Written by Jonas Hassen Khemiri
Directed by Erica Schmidt

Who is Abulkasem? An eccentric Lebanese uncle? A character from the canon of obscure international theater? Is it even a proper noun? Maybe it's an adjective. "How was the party?" asks Arvind (Nick Choksi), a wiry, over-eager twentysomething. The answer: "I swear man, it was Abulkasem. No hos, just a bunch of white boys, we split early." Sounds negative. But then again, maybe it's a verb. "Come on, Mr. Anderson," pleads Yousef (Bobby Moreno), a young, brash, jeans-slung-below-the-waist type. "Abulkasem someone else, I didn't have time to study." In Invasion!, the Obie award-winning play by Swedish-Tunisian playwright Jonas Hassen Khemiri (at the Flea Theater through October 1) Abulkasem is alterity—it (or he or she) is forever only a not-something. The sprawling play is a breakdown of language and signifiers, a study of linguistic placeholders for The Other. It traverses banal moments at dive bars and study groups, expert panels that are pretty straight-forward satires of the Bush-era cabinet, absurd interrogation sessions and powerful memories recalled, all to explore that elusive entity and turn him at once into everything and nothing, into what might be our worst fear, but shouldn't be.

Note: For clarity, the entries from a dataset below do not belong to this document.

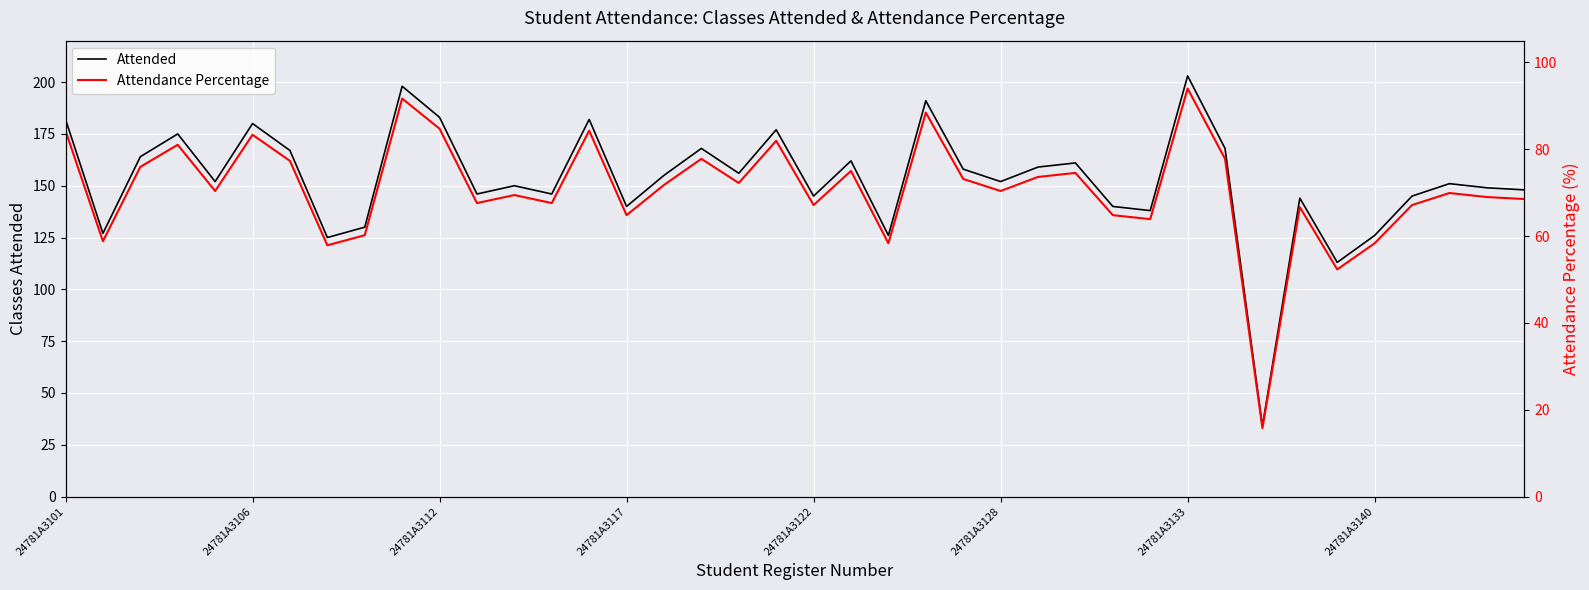

True or false: Attendance Percentage and Attended intersect in this chart.

False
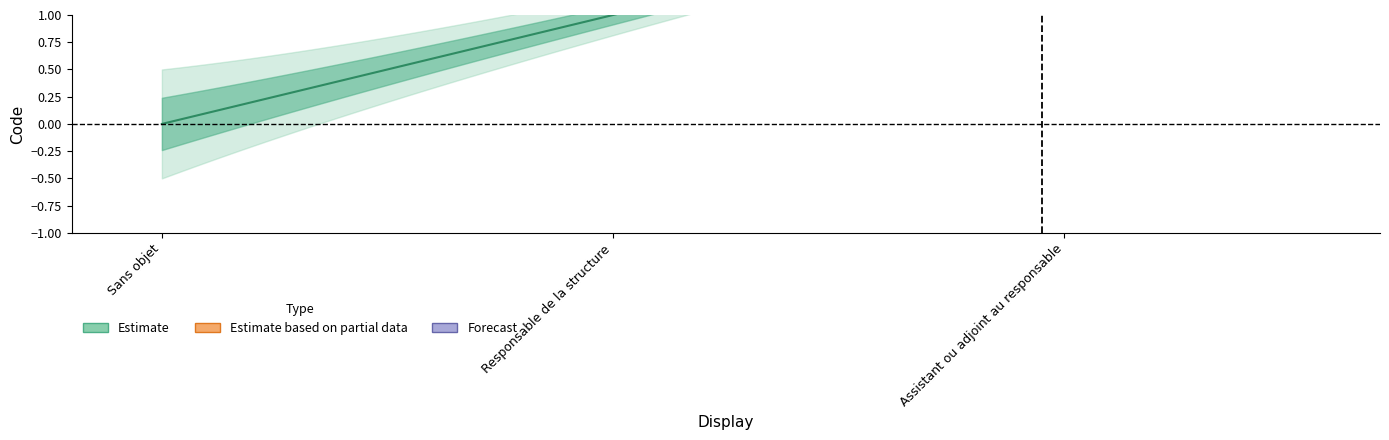

Between Sans objet and Assistant ou adjoint au responsable, which series saw the biggest shift?

Estimate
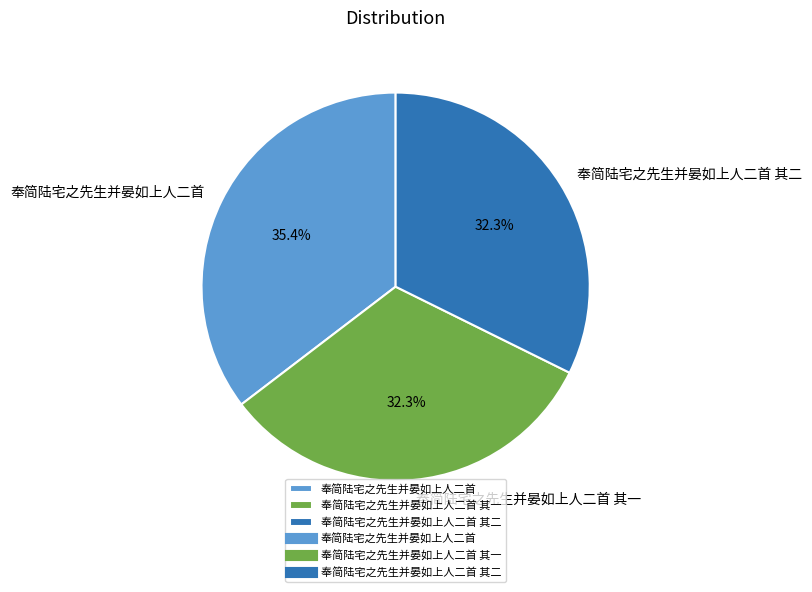

Does 奉简陆宅之先生并晏如上人二首 represent more than half of the total?

No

Now in revival by The Play Company, Invasion! is still a blistering, well-executed, fast-paced black comedy, with some of the most satisfying and unexpected twists in recent memory. Interestingly, as the work progresses, it manages at once to elucidate and obfuscate Abulkasem's identity. There is a refreshing use of extended soliloquy throughout—though it's execution is more akin to that of Zach Morris from Saved by the Bell, than say, Shakespeare's Hamlet. This allows the play to re-focalize single events through different points of view and get deeper understandings of the characters, of the schismatic, disjointed self. On a more basic, humorous level, it can show the vastly different ways a certain pickup line may be perceived from the giver or receiver and dramatize the disconnect between words and actions, between ideas and execution. Most importantly, the work is permeated by a very Modernist sense of ambiguity and ambivalence—there are no clear-cut answers at the outcome and it rarely plays out like a clear polemic. It's an unsettling vagueness that aptly reflects the sentiment and cultural offerings of a certain recent anniversary.